IMO the real advantage very large companies possess is financial—they can manage their debt more easily than small ones. As J. Paul Getty put it when you owe the bank $100 that’s your problem but when you owe the bank $100 million it’s the bank’s problem.
The supply shortages were real and very well documented. As I recall we spent some time on the topic and why ships were piling up at our ports. Supply and demand curves are also real, so we had prices increase due to supply shortages. It is pretty well documented that companies got ahead of this and increased prices they were charging faster than what they were paying, which is pretty normal I think as they dont want to lose money.

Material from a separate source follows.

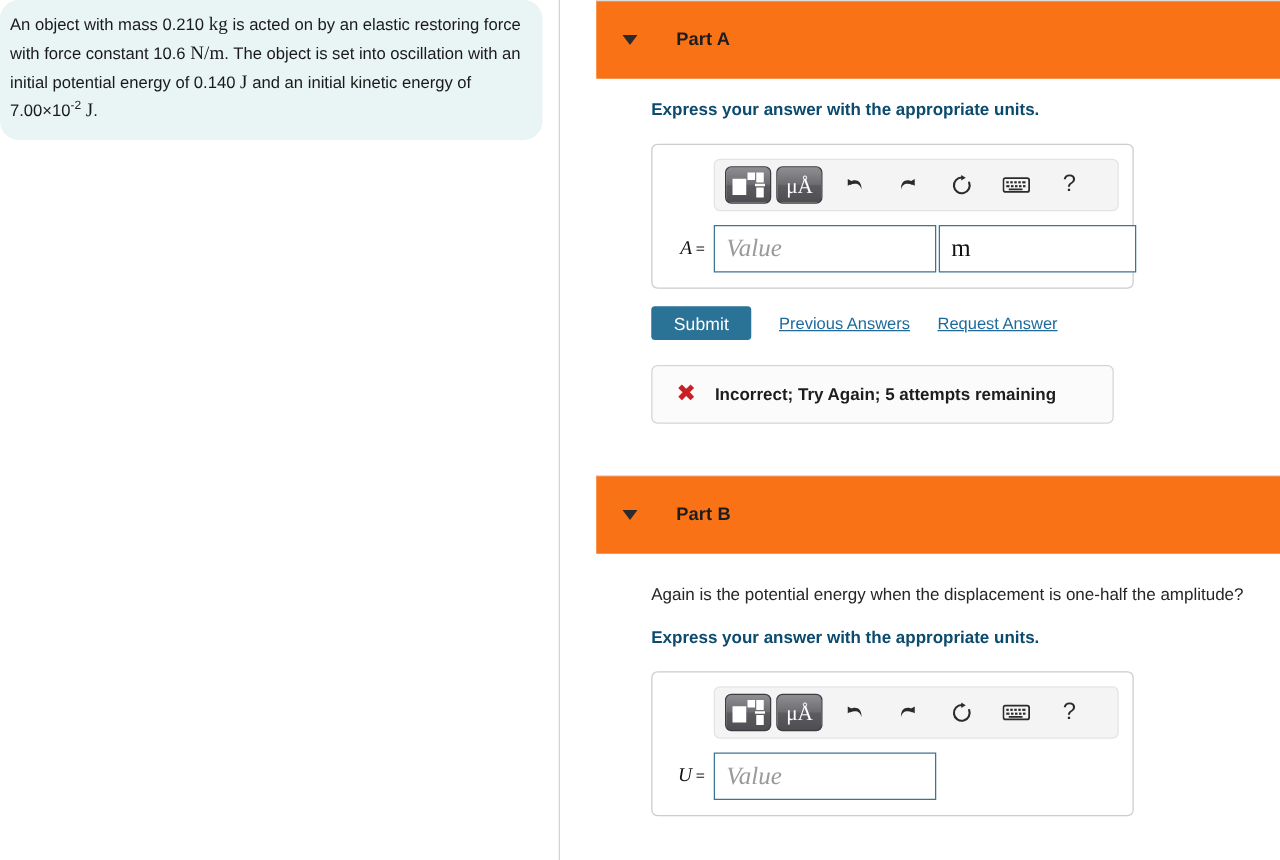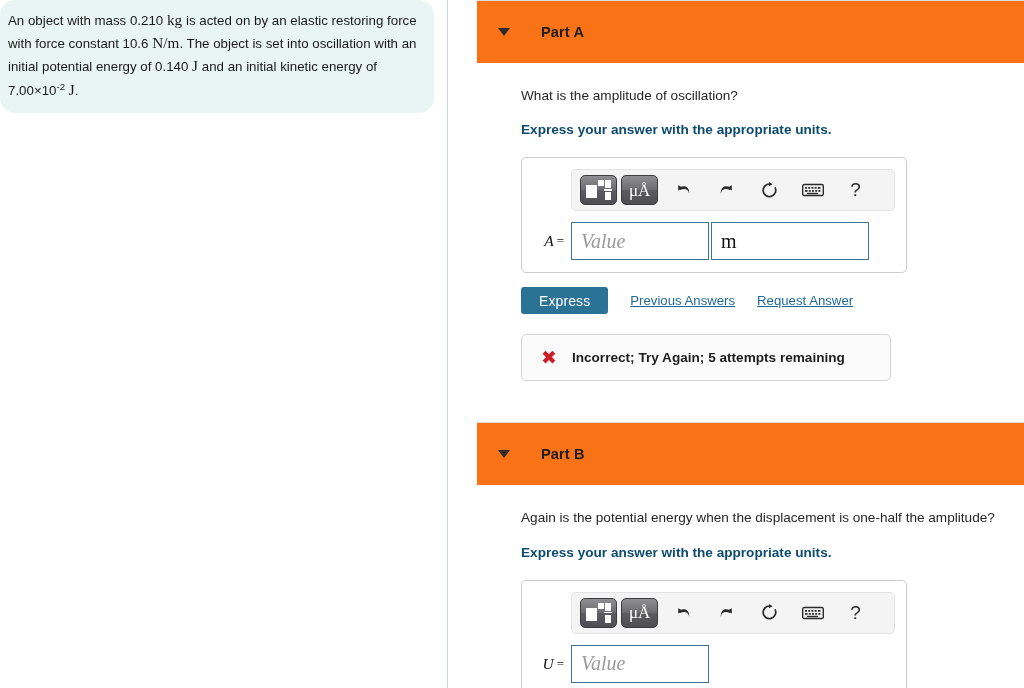"What is the amplitude of" p.question-text { html: <p>What is the amplitude of oscillation?</p> -> none }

Some people have now decided that you only call it inflation if it is caused by the Fed/govt, but what is pretty clear is that a big part of that inflation which peaked at 9% was partially due to supply shortages.
Some people also believe that if the Fed had acted sooner they could have countered the effects of the supply shortages and for that matter the effects of the Trump and Biden stimulus packages. Maybe, but I think you need a Fed with magic powers to do that.
Steve
Sort of off topic but I am trying to get a handle on hiring. The wife watches CNBC in the morning and some people have made the claim it’s the worst job market since 2008-2009. My daughter has been a recruiter for over 20 years and she and her colleagues agree. However, it doesnt seem to be getting the general coverage I would expect if true. Adjusted for age LFPR is just a hair away from a record high and UE is low, so it seems like people have jobs. What am I missing?
Steve
The unemployment rate among recent college graduates is the highest it has been in 10 years and nobody can see how that changes in the near term. Meanwhile, jobs on offer in manufacturing are going without applicants.
We have a serious labor mismatch.
For myself I have been more or less forced into retirement. Nobody’s hiring.